CVE-2018-13902

Name of the Vulnerable Software and Affected Versions Qualcomm Snapdragon versions (affected versions not specified)

Description The issue is related to an out of bounds memory read and access due to improper array index validation, which may lead to unexpected behavior while decoding XTRA files.
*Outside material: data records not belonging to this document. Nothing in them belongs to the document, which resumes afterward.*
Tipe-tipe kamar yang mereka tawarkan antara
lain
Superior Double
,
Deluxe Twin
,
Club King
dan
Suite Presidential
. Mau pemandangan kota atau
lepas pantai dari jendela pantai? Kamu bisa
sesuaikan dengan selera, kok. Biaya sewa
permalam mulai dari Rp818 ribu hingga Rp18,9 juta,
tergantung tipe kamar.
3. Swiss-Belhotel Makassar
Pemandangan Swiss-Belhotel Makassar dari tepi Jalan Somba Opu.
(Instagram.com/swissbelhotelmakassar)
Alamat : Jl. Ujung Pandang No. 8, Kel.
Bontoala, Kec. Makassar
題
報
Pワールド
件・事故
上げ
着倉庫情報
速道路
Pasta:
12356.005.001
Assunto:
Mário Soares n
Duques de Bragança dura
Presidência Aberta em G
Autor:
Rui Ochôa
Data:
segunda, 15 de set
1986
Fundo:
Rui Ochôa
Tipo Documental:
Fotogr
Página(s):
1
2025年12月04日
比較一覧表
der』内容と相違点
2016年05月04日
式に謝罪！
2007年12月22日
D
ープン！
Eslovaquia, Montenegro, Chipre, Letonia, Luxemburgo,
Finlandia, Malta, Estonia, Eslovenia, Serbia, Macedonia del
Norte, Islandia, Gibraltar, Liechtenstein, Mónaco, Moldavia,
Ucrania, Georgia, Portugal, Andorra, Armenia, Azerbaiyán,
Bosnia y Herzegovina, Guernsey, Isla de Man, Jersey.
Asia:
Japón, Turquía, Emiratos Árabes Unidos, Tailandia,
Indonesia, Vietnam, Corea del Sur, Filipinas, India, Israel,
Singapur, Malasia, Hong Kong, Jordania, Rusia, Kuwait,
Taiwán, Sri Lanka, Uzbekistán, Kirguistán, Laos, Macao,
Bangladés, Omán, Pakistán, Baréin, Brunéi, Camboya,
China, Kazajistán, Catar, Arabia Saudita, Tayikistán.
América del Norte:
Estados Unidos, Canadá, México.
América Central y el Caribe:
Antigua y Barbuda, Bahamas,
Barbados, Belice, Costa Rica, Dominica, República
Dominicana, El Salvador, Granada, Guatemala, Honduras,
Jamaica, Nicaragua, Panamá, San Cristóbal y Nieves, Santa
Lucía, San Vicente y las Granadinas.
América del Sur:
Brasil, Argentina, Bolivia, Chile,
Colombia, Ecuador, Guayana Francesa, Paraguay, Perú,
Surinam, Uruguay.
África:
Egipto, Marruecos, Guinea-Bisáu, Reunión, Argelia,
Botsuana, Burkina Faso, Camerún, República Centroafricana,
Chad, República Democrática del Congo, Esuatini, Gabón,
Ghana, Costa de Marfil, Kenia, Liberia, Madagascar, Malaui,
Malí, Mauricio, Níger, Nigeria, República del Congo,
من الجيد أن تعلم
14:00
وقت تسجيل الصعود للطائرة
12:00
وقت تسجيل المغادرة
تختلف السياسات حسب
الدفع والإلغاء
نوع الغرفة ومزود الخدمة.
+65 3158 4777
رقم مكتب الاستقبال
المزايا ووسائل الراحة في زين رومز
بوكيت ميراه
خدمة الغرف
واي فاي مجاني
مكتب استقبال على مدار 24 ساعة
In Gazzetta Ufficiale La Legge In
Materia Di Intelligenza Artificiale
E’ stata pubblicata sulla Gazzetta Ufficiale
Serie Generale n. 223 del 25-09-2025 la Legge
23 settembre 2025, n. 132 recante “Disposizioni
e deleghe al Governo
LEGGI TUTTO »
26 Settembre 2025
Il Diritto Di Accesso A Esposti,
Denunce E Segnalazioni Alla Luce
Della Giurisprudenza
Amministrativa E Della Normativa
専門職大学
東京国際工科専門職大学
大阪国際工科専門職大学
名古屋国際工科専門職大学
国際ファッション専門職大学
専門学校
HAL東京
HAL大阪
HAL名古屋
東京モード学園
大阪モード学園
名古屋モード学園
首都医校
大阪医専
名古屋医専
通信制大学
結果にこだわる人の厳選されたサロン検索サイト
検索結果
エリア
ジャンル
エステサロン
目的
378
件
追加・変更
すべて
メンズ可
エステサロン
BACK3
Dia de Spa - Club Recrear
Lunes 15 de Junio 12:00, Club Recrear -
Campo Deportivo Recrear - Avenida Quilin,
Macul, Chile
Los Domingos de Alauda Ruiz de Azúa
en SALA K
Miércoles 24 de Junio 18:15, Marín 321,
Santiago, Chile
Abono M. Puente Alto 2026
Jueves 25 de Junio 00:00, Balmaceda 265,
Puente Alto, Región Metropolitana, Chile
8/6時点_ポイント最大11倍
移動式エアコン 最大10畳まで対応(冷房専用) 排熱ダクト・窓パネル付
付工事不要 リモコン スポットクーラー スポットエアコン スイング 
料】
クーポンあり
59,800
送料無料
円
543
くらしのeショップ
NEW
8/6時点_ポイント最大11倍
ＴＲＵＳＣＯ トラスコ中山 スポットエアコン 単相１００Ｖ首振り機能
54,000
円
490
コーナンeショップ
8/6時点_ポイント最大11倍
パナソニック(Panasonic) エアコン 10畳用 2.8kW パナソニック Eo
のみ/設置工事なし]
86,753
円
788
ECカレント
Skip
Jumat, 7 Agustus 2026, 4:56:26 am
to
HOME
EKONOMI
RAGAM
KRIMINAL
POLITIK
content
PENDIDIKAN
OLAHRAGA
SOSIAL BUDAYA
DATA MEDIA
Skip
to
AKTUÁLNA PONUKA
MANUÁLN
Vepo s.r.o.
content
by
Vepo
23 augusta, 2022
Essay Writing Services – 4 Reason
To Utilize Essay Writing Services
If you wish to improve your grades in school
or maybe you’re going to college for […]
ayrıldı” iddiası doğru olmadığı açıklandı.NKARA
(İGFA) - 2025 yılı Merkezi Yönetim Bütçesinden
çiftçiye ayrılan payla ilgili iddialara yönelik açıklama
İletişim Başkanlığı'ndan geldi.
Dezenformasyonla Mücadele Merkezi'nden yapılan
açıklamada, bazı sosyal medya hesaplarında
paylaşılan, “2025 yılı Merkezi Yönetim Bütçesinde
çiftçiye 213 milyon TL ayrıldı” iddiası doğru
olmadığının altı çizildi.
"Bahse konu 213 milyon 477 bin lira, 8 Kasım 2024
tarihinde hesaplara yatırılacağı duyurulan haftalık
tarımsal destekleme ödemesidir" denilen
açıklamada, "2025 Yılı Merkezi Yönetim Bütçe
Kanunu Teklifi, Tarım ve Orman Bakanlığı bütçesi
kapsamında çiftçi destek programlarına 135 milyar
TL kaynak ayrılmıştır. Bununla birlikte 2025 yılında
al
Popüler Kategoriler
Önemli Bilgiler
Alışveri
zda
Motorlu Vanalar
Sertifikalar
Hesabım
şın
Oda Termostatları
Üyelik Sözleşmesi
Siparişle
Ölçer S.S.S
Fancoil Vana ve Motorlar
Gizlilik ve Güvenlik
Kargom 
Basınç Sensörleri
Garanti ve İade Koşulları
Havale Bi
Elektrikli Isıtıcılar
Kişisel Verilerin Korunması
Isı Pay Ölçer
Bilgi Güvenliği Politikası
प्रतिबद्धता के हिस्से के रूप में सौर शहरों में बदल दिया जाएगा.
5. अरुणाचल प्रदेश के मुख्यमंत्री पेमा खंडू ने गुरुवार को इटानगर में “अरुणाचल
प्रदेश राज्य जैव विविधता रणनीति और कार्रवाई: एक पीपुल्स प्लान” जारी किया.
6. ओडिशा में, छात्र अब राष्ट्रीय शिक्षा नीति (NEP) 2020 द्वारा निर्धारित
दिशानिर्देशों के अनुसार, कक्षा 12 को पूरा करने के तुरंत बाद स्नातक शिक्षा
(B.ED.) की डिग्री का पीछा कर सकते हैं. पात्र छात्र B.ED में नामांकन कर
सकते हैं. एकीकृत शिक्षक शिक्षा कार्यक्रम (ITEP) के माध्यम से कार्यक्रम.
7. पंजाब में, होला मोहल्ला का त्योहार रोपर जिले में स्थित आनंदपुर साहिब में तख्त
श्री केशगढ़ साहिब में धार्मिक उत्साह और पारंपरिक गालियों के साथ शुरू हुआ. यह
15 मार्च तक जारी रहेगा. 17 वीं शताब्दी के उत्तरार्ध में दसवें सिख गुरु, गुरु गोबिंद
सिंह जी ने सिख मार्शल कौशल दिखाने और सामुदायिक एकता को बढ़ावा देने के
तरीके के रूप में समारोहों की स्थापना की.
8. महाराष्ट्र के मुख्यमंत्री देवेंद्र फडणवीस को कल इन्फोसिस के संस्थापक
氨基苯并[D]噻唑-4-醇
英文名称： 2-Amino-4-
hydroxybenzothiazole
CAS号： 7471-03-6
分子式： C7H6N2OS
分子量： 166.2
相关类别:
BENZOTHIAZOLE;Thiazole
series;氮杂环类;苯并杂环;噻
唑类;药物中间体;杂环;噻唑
This affects various Snapdragon products, including Snapdragon Auto, Snapdragon Compute, Snapdragon Consumer IOT, Snapdragon Industrial IOT, Snapdragon IoT, Snapdragon Mobile, Snapdragon Voice & Music, and Snapdragon Wearables, in multiple chipsets such as MDM9150, MDM9206, MDM9607, MDM9615, MDM9635M, MDM9640, MDM9650, MDM9655, MSM8909W, MSM8996AU, QCS605, Qualcomm 215, SD 210/SD 212/SD 205, SD 425, SD 427, SD 430, SD 435, SD 439 / SD 429, SD 450, SD 625, SD 632, SD 636, SD 650/52, SD 675, SD 712 / SD 710 / SD 670, SD 730, SD 820, SD 820A, SD 835, SD 845 / SD 850, SD 855, SD 8CX, SDA660, SDM439, SDM630, SDM660, SDX20, Snapdragon High Med 2016, and SXR1130.

Recommendations At the moment, there is no information about a newer version that contains a fix for this vulnerability.